Contrôle d'identité à Paris, le 11 février 2012. - AFP PHOTO / JOEL SAGET

Nicolas Bégasse

Un projet «en préparation» depuis le mois de mai, mais qu’on sentait en passe d’être abandonné dès la fin du mois de juin: le «récépissé» fourni par les forces de l’ordre en cas de contrôle d’identité ne verra finalement pas le jour, selon RTL. Contacté par l'AFP, le ministère de l'Intérieur affirme qu'une décision sera prise «cet été», après un rapport sur le sujet que doit remettre le Défenseur des Droits Dominique Baudis.

Pensé comme un outil pour lutter contre le délit de faciès et les contrôles d’identité à répétition sur les mêmes individus, il avait été froidement accueilli par les syndicats de policiers. Et par la Cnil, rappelle RTL, qui s’inquiétait du contenu du fichier qu’aurait nécessité ce système.

Un projet trop compliqué

Il faut «faire en sorte que les relations de confiance entre les forces de l'ordre et la population soient très fortes» avait déclaré Manuel Valls, à l’origine de la proposition, à l'issue du 36ème congrès du Syndicat des commissaires de la police nationale le 27 juin dernier. «Je ne veux rien imposer» aux forces de l'ordre, avait-il ajouté. Mais face aux protestations des syndicats de policiers et à la prudence de la Cnil, le ministre de l’Intérieur a fini par abandonner son idée de récépissé, trop compliquée à mettre en place, selon RTL.

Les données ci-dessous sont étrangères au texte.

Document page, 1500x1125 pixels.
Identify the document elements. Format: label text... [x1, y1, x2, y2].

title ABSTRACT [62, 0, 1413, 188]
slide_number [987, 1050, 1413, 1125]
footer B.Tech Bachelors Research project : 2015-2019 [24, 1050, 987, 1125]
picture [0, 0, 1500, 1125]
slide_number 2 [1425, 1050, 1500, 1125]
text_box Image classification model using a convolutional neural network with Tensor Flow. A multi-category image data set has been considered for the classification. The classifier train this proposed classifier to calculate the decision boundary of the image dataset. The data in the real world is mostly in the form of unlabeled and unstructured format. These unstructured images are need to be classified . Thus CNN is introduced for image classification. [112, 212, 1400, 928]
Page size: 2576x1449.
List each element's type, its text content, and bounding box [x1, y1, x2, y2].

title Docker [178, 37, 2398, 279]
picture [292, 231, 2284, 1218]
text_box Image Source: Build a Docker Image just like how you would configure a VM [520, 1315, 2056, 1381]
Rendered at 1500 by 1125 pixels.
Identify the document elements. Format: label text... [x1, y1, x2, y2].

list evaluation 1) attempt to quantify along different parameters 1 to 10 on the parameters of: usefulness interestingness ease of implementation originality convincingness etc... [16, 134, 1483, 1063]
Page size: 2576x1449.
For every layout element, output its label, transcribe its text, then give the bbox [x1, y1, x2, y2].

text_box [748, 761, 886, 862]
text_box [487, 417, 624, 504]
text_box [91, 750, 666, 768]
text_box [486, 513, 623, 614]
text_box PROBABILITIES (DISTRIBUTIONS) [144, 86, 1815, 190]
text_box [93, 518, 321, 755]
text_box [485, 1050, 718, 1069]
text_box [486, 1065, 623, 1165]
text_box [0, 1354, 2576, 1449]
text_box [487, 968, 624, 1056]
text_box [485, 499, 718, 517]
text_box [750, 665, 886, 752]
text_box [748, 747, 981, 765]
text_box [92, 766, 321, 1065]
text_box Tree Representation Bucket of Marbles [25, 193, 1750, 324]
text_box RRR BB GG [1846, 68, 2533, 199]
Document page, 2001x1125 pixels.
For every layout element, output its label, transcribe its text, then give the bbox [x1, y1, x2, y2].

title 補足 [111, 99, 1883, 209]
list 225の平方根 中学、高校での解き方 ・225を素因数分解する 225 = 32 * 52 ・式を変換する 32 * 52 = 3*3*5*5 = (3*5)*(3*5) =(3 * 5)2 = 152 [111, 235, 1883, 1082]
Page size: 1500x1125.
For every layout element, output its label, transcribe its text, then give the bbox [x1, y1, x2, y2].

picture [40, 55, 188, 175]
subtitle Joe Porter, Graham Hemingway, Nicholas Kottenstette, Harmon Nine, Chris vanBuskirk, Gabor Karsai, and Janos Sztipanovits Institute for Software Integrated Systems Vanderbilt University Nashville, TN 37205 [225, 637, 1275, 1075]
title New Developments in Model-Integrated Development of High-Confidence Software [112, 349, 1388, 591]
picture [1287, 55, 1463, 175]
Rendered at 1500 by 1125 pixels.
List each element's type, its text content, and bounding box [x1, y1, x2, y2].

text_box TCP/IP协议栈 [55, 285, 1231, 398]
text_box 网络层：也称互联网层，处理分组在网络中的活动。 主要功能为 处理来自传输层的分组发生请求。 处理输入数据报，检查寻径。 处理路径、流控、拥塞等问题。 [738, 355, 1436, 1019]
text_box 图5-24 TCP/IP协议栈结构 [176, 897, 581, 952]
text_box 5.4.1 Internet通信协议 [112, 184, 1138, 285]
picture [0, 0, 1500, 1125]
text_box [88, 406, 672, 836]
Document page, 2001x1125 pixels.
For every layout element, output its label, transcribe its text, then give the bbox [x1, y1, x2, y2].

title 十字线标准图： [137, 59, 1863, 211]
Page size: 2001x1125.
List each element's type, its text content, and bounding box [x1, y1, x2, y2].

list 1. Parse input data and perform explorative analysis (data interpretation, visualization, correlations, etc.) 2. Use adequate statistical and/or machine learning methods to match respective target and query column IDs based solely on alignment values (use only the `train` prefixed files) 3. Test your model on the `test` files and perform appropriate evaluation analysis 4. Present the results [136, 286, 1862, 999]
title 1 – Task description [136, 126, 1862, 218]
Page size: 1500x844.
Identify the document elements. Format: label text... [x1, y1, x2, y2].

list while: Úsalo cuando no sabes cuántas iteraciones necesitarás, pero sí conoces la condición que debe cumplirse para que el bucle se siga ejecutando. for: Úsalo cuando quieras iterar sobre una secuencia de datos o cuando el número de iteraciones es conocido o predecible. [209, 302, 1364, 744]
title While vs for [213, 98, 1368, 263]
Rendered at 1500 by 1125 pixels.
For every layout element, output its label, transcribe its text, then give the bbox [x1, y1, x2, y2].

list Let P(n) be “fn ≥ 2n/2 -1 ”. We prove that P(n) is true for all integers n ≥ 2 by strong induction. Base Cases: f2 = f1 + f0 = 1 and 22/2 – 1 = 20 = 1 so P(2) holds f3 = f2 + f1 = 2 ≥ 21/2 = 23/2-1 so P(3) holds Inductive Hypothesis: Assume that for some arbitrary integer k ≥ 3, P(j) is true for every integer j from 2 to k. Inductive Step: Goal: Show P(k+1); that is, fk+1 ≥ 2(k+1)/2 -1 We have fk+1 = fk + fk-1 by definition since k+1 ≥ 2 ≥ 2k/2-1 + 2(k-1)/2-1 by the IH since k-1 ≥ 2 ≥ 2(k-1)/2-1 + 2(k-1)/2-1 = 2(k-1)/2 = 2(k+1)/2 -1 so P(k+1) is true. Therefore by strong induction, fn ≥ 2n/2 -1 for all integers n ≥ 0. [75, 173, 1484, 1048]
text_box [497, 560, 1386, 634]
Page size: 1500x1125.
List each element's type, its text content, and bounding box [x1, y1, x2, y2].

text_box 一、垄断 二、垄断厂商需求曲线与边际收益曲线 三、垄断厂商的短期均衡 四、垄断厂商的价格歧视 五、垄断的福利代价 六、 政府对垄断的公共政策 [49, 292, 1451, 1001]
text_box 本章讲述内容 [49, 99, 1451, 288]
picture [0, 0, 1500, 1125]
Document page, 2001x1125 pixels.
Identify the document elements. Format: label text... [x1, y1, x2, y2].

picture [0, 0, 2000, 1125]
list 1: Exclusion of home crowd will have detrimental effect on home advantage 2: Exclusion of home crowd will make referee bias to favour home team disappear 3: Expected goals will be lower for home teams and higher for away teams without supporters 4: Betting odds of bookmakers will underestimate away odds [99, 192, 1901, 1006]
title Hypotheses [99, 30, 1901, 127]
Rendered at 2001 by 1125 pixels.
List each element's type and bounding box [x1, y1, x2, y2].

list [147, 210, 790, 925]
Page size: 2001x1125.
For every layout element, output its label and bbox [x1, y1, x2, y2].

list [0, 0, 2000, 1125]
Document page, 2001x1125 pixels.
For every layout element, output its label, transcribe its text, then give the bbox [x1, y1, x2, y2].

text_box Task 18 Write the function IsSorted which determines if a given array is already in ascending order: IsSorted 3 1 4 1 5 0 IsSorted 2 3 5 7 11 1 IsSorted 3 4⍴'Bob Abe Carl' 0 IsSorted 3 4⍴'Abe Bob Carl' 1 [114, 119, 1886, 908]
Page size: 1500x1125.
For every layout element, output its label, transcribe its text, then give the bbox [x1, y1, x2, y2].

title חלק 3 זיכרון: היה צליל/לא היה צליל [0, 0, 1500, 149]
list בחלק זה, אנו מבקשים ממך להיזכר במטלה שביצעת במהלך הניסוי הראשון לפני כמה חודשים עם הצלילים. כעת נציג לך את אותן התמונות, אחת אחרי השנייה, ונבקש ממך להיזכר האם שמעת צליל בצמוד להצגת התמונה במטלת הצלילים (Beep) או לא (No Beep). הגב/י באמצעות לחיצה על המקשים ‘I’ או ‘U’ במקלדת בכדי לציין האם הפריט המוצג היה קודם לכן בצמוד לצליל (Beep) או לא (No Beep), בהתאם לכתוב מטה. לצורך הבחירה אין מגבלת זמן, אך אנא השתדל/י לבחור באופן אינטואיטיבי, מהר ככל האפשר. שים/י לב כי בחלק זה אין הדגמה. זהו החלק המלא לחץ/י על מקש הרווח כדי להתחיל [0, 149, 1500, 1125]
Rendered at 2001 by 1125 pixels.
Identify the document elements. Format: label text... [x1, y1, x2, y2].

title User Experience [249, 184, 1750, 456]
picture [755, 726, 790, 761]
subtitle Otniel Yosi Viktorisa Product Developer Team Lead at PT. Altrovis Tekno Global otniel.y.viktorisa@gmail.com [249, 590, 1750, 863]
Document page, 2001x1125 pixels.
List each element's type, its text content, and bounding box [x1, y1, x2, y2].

Reste que la proposition numéro 30 de François Hollande doit toujours être honorée: «Je lutterai contre le délit de faciès dans les contrôles d’identité (…).» Pour ce faire, plusieurs pistes seraient à l’étude selon la radio, comme la présence sur l’uniforme du numéro de matricule ou l’installation d’un bouton-caméra pour filmer les contrôles d’identité. En parallèle, Manuel Valls compte bien voir appliqué son souhait de bannir le tutoiement entre policiers et citoyens.